I would often imagine where I would be in ten years’ time… I always imagined greatness.
A year or two later a friend of mine wrote a short film, called Laundrette, which I was to star in. I remember it as a witty, heartfelt film with quirky characters and clever dialogue… I remember a cold night at a fluorescently lit laundrette shooting turning the words on the page into a film. I don’t know if it even happened, the shoot, or not. I can’t remember. It was one of the many nights of my adolescence that were lost to a fog of beer and emotional instability… the discovery of self (for me) was not without its massive road blocks.
I had a desperate crush on a much older actor who was playing opposite me in the show I was doing when I ran away from home. The show that I thought was my break into stardom. He was in his 20’s and handsome and worldly. Or so it seemed at the time… We flirted for years and ended up at some stage in an uneven relationship that was based purely on infrequent situational desire. I loved him, in a distant kind of way. We ate cheeseburgers and he photographed me in a laundrette, tucked inside an industrial dryer my eyes full of hope and youth. Those photos were swallowed by time. He came and went from my life over many years of late night run ins and interstate afternoons. The last time I saw him was on a warm Sydney afternoon many years ago, we were talking about the day, so many years earlier, in the laundrette. Things were always easy between us. Simple. Uncomplicated. I remember thinking that maybe there was a future in this and so I asked… he brushed the hair from my eyes and looked at me, his voice low and serious… ‘we can keep doing this,’ he smiled, ‘until, of course, one of us finds someone we love.’ I left soon after to walk to the bus, just as his friends were arriving for a dinner that I wasn’t invited to…

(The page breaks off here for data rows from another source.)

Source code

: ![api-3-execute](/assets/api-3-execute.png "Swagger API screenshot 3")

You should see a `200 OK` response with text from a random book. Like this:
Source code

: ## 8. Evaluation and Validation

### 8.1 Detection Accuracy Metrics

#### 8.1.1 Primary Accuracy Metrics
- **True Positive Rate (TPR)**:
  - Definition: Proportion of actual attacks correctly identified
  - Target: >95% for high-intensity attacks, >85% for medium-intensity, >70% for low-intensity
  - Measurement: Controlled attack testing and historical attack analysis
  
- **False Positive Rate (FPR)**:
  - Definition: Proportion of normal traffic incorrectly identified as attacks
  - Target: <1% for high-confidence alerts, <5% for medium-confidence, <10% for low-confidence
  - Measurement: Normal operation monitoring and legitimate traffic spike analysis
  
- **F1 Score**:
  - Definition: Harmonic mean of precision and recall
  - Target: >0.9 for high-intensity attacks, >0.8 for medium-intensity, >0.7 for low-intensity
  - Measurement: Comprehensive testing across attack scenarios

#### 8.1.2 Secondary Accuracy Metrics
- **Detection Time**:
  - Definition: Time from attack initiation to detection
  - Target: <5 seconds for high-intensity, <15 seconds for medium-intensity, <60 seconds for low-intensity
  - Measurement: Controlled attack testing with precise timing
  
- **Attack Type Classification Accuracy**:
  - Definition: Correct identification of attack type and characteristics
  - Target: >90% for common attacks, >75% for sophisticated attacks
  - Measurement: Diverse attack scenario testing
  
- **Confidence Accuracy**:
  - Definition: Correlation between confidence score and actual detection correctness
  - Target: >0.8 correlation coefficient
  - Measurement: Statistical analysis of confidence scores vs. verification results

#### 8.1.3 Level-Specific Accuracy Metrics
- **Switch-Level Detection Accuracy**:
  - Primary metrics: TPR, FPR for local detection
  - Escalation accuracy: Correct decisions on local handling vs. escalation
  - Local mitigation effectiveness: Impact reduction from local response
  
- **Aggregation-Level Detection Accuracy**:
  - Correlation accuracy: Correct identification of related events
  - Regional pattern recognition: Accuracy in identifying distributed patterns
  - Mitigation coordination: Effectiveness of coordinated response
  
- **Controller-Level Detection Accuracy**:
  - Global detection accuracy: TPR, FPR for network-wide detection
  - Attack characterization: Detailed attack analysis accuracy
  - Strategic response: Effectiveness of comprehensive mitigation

We accept the love we think we deserve. Until we know better.
Some of us are terribly slow learners…
There is much of adolescence that was terribly painful. Sordid affairs and twisted logic. Dark characters lurking in the shadows just outside of the candy coloured lights and deadened glow sticks of a three day long party. There were days when I felt like nothing. And then there were those moments, sitting in the back of a car, music blaring, windows open, doing laps around a round-about and thinking about nothing but the dancing lights in the sky… where I felt absolutely invincible. If only for a moment.

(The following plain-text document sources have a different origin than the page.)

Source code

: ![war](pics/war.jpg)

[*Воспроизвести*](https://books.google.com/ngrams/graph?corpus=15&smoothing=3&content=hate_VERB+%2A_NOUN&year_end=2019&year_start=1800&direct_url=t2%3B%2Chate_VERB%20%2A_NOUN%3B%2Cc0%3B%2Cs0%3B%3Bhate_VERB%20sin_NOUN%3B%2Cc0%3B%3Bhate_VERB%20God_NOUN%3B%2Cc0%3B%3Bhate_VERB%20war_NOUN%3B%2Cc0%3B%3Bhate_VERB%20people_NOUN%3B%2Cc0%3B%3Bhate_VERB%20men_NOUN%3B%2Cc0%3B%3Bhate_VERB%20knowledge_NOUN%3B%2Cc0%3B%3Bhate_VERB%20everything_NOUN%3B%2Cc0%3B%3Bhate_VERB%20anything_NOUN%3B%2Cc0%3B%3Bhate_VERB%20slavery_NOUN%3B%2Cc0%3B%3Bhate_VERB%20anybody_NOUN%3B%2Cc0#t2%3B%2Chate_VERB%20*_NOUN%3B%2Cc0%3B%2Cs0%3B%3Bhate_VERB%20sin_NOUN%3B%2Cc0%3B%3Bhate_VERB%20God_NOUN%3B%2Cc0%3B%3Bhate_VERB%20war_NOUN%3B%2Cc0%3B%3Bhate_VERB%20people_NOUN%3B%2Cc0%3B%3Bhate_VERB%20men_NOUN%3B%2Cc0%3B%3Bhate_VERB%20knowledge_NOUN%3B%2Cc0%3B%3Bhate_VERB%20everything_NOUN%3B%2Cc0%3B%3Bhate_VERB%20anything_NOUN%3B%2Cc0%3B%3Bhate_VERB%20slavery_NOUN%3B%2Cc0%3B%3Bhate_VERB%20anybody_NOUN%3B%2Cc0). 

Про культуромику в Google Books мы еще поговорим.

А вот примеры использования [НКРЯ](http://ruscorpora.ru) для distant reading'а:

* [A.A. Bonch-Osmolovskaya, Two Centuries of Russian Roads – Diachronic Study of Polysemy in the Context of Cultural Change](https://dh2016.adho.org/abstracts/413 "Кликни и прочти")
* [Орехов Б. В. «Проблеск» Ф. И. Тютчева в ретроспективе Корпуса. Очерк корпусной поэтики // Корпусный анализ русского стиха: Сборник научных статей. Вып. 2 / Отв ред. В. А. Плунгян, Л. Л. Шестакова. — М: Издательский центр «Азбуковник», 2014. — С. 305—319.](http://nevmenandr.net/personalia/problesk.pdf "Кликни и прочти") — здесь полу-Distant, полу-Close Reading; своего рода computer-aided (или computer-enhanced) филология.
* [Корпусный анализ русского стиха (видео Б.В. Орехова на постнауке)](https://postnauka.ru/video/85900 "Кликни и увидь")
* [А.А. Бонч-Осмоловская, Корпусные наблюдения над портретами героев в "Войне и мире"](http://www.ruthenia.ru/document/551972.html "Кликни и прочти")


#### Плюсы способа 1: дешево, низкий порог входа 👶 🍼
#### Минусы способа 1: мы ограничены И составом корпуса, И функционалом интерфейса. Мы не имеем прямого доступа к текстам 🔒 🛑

I don’t ever want to forget what it was like to be 16. Or 17. Or 18 for that matter… drunk on insecurity and cheap beer. A beautiful balance between adolescent angst and childhood innocence… lugging your dirty laundry around with you in public with nothing else to do during the spin cycle, but dream of the future.

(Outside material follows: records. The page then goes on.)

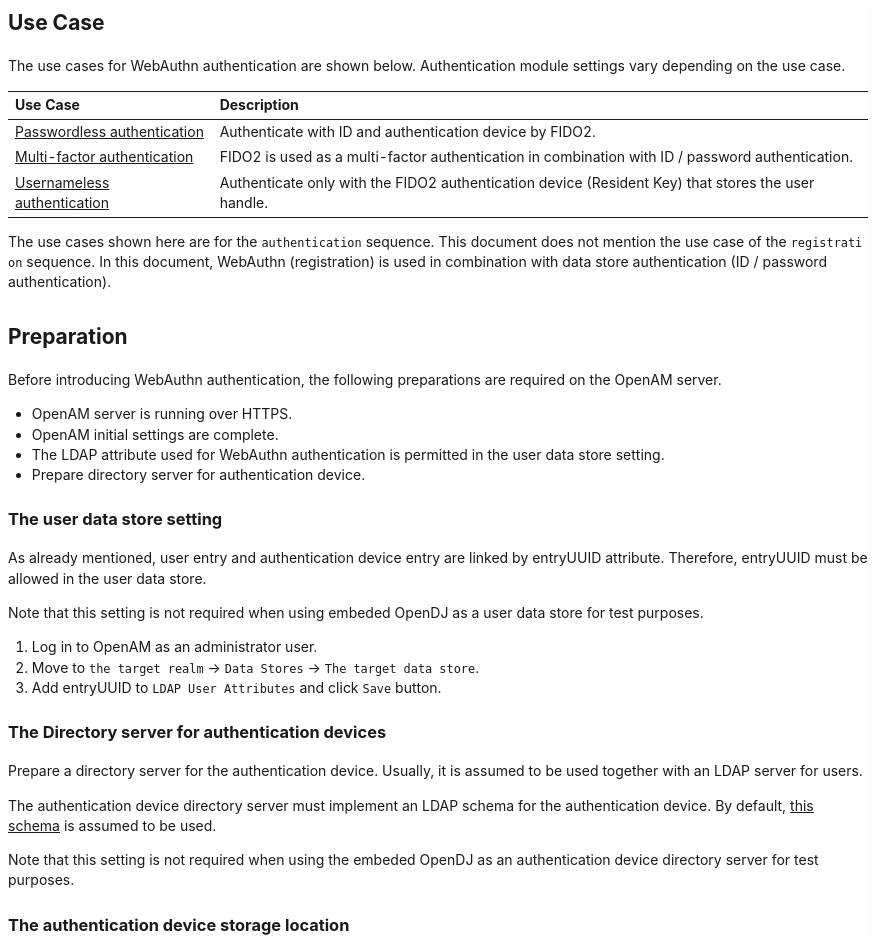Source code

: ## Use Case

The use cases for WebAuthn authentication are shown below. Authentication module settings vary depending on the use case.

| Use Case | Description |
|:---------------------|:---------------------------------------------|
| [Passwordless authentication](#Set-up-as-passwordless-authentication) | Authenticate with ID and authentication device by FIDO2. |
| [Multi-factor authentication](#Set-up-as-multi-factor-authentication) | FIDO2 is used as a multi-factor authentication in combination with ID / password authentication. |
| [Usernameless authentication](#Set-up-as-usernameless-authentication) | Authenticate only with the FIDO2 authentication device (Resident Key) that stores the user handle. |

The use cases shown here are for the `authentication` sequence. This document does not mention the use case of the `registration` sequence.
In this document, WebAuthn (registration) is used in combination with data store authentication (ID / password authentication).


## Preparation

Before introducing WebAuthn authentication, the following preparations are required on the OpenAM server.

* OpenAM server is running over HTTPS.
* OpenAM initial settings are complete.
* The LDAP attribute used for WebAuthn authentication is permitted in the user data store setting.
* Prepare directory server for authentication device.

### The user data store setting

As already mentioned, user entry and authentication device entry are linked by entryUUID attribute. Therefore, entryUUID must be allowed in the user data store.

Note that this setting is not required when using embeded OpenDJ as a user data store for test purposes.

1. Log in to OpenAM as an administrator user.
2. Move to `the target realm` -> `Data Stores` -> `The target data store`.
3. Add entryUUID to `LDAP User Attributes` and click `Save` button.

### The Directory server for authentication devices

Prepare a directory server for the authentication device. Usually, it is assumed to be used together with an LDAP server for users.

The authentication device directory server must implement an LDAP schema for the authentication device. By default, [this schema](https://github.com/osstech-jp/fido2-ldap-demo/blob/master/ldap/fido2.schema) is assumed to be used.

Note that this setting is not required when using the embeded OpenDJ as an authentication device directory server for test purposes.

### The authentication device storage location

Now here I am ten years later. Not one bit of the person I thought I would be… but fond of that fiery creature that is my past, fond of her fierce determination and her tough exterior… fonder still of her gooey scared and insecure little centre… knowing now what she didn’t know then. Knowing all of the terrible things she will do and the mistakes she will make and all the times she will fall… and loving her for it, all the same.